Task requirements: Output should begin at the line holding "laundry hamper [163,492,260,654]" and end at the last line of the entries; print those lines verbatim and no others.

Task data:
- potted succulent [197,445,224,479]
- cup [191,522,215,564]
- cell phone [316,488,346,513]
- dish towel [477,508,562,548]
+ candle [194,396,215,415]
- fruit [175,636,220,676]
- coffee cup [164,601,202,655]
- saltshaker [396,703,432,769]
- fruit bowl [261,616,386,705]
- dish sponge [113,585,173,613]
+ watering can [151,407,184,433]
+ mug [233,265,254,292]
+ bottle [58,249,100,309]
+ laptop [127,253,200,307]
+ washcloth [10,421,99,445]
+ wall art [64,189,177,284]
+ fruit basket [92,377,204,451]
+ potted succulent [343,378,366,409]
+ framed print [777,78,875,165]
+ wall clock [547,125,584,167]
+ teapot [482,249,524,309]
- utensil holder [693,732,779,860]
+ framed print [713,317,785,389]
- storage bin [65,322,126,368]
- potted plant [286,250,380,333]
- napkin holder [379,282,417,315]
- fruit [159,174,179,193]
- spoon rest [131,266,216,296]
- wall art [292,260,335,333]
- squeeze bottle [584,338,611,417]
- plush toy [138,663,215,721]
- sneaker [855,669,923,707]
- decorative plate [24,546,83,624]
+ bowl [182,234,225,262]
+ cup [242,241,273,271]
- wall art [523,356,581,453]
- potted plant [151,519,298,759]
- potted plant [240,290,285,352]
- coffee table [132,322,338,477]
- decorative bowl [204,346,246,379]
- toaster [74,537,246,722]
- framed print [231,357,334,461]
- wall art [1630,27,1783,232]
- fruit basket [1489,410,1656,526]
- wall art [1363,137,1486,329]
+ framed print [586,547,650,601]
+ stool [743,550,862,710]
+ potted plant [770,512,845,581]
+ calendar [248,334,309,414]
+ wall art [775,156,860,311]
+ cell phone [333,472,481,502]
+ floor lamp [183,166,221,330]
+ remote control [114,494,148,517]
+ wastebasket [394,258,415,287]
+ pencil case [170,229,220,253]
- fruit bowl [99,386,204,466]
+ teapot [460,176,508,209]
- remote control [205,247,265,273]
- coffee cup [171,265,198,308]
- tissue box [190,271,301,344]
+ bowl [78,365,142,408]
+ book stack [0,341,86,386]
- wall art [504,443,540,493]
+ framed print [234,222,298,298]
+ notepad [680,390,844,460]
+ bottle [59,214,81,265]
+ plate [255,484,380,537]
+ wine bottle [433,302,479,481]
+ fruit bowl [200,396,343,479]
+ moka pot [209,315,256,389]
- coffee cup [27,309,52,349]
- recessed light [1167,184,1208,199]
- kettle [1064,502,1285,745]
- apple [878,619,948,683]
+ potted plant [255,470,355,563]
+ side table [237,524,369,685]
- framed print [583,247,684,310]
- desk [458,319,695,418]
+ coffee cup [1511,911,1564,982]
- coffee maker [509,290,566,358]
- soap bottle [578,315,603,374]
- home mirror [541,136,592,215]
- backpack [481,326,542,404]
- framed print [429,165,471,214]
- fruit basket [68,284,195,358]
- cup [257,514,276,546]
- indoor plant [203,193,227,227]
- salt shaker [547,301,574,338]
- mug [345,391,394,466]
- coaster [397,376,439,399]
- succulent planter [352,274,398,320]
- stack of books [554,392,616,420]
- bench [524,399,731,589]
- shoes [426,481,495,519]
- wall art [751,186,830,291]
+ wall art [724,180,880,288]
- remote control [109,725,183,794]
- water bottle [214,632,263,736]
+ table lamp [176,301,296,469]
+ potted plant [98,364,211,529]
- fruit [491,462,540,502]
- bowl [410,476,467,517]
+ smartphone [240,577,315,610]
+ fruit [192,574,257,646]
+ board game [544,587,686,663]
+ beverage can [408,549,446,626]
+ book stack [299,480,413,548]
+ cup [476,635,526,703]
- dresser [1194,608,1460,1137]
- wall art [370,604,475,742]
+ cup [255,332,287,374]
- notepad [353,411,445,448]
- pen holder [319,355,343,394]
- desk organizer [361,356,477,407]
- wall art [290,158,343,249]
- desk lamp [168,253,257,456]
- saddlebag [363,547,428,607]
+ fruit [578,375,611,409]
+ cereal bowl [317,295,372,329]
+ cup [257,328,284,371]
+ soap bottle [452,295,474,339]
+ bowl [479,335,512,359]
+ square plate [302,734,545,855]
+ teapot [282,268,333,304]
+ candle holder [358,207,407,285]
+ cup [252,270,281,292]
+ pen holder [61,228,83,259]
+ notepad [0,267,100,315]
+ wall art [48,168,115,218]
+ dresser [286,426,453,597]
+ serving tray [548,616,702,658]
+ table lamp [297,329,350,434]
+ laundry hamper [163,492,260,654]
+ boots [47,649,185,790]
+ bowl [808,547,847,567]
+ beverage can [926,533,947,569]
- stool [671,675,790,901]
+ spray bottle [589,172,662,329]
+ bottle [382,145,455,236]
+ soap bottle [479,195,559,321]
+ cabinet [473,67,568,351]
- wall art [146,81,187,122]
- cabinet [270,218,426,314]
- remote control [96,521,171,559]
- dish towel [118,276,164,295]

Your response:
+ laundry hamper [163,492,260,654]
+ boots [47,649,185,790]
+ bowl [808,547,847,567]
+ beverage can [926,533,947,569]
- stool [671,675,790,901]
+ spray bottle [589,172,662,329]
+ bottle [382,145,455,236]
+ soap bottle [479,195,559,321]
+ cabinet [473,67,568,351]
- wall art [146,81,187,122]
- cabinet [270,218,426,314]
- remote control [96,521,171,559]
- dish towel [118,276,164,295]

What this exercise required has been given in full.